Operational Readiness/Contingency Operations
Kevin Wright is the Article 114 Representative to the Operational Readiness Group (AJR-X).
Background: AJR-X is the directorate established to develop, maintain, and exercise contingency planning and readiness. The primary aim of AJR-X is to build contingency into the culture of the NAS. The directorate is composed of three divisions (X1, X2, and X3). X1 manages and maintains the order concerning Contingency Operations (FAA JO1900.47). X2 does facility Operational Contingency Plan (OCP) rebuilds and other projects related to domestic contingency, including COVID operations and hurricane operations planning. X3 interacts with international ANSP’s for negotiations of procedures and contingencies in the oceanic airspace. It is also responsible for the development of exercises and training requirements for OCPs.
Large TRACONs and ARTCC’s are the focus of current Operational Contingency Plan (OCP) rebuilds. These rebuilds will bring the OCPs of these large facilities in line with the 1900.47 order and ensure that the plans are viable and serve a useful purpose to the bargaining unit when they are needed.
Due to the COVID pandemic and resultant travel restrictions, most of the meetings with AJR-X have moved to a virtual platform. ZOOM and telcons are the primary means for meeting and discussing the projects and initiatives that are in progress. Much of this work is just starting to take hold in this way and progress is beginning to be seen. The following projects are in progress:
FAA Order 1900.47 Contingency Operations
FAAO 1900.47F Chg1 is currently in review for implementation. The primary addition from the recently enacted 1900.47F is the reintroduction of the requirement for contingency plans to allow for a specific percentage of operational resumption within 24 hours. The 90% threshold had been used before and is being reintroduced to the order.
Operational Contingency Plan (OCP) Rebuilds
Rebuild activity this month is ongoing with Atlanta Tracon (A80), Chicago Tracon (C90), Northern California Tracon (NCT) and Albuquerque (ZAB). The field teams are working to standardize the OCPs and bring them to compliance with the 1900.47F. At the start of March, Southern California Tracon (SCT), Boston Tracon (A90), DFW Tracon (D10) and Houston Center (ZHU) will begin their rebuild activities.
COVID routes and their place in the framework of national contingency have become a hot button topic. The airlines and other industry users are raising concerns that the FAA short term outage planning is lacking and inconsistent. These stakeholders are beginning to elevate these concerns and further actions are being explored.
Safety Risk Management (SRM)
The AJR-X group is planning to initiate two SRM panels in Q1 of CY2021. The first will look at airspace divestment and assumption at the support facility level. We are considering how to leverage a discussion of controller certification into this discussion to allow for the answers to be given to the facilities when they are preparing plans for airspace divestment. This has been a long-time challenge for Contingency Planning in the NAS. The second SRM will focus on the “COVID routes.” The non-surveillance and non-comm procedures need to be examined for hazards and risks to the NAS if the need to include them in further contingency use arises. The airlines are concerned about pilot/aircraft certification for these procedures and the workforce is concerned about training and general safety. These procedures were created for short term low volume use due to COVID closure but may be extended in their application if the SRM bears out their acceptability.

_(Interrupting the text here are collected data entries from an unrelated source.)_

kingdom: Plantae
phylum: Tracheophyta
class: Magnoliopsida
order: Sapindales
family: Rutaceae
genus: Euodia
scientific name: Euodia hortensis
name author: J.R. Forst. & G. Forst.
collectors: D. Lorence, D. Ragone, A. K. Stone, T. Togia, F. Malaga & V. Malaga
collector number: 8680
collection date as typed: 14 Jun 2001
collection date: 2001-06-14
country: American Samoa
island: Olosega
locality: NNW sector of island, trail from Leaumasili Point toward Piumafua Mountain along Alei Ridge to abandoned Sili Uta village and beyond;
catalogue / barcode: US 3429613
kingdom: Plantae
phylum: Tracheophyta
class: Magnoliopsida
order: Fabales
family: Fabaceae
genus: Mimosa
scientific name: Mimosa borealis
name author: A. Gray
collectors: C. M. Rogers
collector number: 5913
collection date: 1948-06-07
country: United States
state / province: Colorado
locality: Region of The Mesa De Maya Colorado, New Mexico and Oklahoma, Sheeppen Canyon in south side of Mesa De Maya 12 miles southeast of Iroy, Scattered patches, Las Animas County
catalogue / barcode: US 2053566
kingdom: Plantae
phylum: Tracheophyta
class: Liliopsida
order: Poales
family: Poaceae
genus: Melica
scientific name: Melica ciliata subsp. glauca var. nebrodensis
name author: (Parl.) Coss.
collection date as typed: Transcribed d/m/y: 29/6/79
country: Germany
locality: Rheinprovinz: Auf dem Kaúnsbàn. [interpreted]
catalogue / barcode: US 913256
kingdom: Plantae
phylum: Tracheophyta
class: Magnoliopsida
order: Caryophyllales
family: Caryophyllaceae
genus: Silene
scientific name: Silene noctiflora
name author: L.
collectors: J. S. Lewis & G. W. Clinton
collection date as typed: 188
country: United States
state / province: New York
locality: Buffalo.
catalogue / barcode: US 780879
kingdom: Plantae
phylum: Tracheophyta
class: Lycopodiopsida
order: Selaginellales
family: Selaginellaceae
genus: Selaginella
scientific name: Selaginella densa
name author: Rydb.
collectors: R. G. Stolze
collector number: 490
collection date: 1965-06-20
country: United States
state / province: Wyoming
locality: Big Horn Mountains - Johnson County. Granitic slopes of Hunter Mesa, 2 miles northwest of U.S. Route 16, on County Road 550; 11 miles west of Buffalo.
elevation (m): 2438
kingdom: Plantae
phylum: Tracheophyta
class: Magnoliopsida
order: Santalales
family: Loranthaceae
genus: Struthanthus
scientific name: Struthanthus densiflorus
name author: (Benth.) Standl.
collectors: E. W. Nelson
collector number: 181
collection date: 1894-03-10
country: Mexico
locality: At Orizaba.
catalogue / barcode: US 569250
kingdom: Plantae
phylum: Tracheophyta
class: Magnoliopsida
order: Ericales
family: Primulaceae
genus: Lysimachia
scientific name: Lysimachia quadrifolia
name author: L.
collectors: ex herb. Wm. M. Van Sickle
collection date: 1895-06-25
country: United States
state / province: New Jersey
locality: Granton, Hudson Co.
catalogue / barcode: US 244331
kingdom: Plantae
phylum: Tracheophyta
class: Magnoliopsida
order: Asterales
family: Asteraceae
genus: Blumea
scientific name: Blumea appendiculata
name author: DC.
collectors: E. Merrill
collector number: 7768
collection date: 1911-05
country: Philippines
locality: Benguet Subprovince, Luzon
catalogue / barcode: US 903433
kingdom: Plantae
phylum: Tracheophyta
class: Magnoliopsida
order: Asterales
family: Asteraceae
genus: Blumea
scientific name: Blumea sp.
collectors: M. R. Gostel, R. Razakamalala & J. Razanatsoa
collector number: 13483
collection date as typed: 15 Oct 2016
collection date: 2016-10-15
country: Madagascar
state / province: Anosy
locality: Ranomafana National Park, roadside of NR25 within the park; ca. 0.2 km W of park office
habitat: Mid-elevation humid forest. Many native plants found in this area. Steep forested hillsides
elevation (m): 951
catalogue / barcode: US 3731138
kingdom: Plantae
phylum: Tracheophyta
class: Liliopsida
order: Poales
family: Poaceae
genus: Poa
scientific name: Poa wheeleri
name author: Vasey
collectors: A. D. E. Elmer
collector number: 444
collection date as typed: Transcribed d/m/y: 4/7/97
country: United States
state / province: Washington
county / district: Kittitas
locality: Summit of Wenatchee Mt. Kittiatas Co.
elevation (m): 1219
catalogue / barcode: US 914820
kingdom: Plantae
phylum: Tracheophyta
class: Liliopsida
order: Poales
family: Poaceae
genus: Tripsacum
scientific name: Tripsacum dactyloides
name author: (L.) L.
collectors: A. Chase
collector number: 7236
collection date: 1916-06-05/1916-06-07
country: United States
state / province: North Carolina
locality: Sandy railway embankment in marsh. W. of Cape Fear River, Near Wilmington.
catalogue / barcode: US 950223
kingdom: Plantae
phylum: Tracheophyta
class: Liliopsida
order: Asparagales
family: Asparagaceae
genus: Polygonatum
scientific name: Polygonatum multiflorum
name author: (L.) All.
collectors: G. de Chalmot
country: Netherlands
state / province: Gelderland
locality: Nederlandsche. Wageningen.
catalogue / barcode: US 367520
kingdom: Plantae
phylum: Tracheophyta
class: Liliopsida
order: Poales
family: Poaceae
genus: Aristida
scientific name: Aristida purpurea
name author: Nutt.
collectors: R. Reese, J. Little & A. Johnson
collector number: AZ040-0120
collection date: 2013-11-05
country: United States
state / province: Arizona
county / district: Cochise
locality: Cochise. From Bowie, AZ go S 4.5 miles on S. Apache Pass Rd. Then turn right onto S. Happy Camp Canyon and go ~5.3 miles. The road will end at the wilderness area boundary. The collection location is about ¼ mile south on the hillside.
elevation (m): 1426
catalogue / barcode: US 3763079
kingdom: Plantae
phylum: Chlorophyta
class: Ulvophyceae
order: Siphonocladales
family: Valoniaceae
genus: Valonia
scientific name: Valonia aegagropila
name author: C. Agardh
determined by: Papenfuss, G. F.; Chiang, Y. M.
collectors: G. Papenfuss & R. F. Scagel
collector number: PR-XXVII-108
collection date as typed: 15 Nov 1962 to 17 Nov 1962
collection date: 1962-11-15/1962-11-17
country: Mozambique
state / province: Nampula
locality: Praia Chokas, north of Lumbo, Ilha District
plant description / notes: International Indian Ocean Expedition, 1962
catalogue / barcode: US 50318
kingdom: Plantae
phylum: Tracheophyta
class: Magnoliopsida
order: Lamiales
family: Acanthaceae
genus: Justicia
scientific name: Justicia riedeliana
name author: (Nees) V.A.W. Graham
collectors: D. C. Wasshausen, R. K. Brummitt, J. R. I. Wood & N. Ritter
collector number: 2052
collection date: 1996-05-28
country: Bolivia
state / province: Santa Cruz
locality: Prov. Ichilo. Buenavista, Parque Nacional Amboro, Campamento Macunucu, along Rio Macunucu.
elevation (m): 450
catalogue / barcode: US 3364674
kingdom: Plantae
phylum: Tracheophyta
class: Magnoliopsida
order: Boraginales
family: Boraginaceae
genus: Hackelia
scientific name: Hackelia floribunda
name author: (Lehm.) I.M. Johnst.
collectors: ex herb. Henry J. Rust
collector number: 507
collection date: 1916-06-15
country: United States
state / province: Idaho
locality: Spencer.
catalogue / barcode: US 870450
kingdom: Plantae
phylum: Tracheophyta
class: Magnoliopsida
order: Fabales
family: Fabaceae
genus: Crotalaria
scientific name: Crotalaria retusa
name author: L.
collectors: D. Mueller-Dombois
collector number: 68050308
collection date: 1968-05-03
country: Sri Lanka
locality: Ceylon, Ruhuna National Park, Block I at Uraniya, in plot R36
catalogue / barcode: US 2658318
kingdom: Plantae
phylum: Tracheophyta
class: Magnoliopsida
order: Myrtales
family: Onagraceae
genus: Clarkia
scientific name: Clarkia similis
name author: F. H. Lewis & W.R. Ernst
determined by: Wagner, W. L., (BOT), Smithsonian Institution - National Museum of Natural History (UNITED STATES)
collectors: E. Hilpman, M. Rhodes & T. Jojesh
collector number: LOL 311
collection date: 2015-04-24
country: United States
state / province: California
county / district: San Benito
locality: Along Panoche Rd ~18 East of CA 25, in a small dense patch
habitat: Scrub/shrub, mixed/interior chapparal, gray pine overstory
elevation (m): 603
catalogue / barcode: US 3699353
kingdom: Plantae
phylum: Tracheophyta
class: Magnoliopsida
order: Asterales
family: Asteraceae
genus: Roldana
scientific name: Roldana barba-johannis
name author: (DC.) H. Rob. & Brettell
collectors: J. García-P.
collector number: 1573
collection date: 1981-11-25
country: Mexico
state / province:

The International office in X3 has raised concerns that many of the contingency plans with the international ANSPs reside in the regular LOA between affected facilities. Due to the sensitive nature of contingency plans, they are For Official Use Only which is a different classification from a regular LOA and has different distribution requirements. As a result, they are looking at taking the opportunity to segregate contingency operations from existing LOAs when those documents are opened for negotiation. First on the list for these activities will be the LOAs between Cuba and Houston Center (ZHU) and Miami Center (ZMA).
Operational Contingency Level (OCL) Determination
There is a workgroup within AJR-X to determine new definitions for the OCL levels. What the group is finding is that the various parties to the OCL classifications have different needs. They are working to decide how to create a system that addresses the knowledge needs of not only the facility or facilities involved but also of the industry users, airports, and the upper levels of the FAA.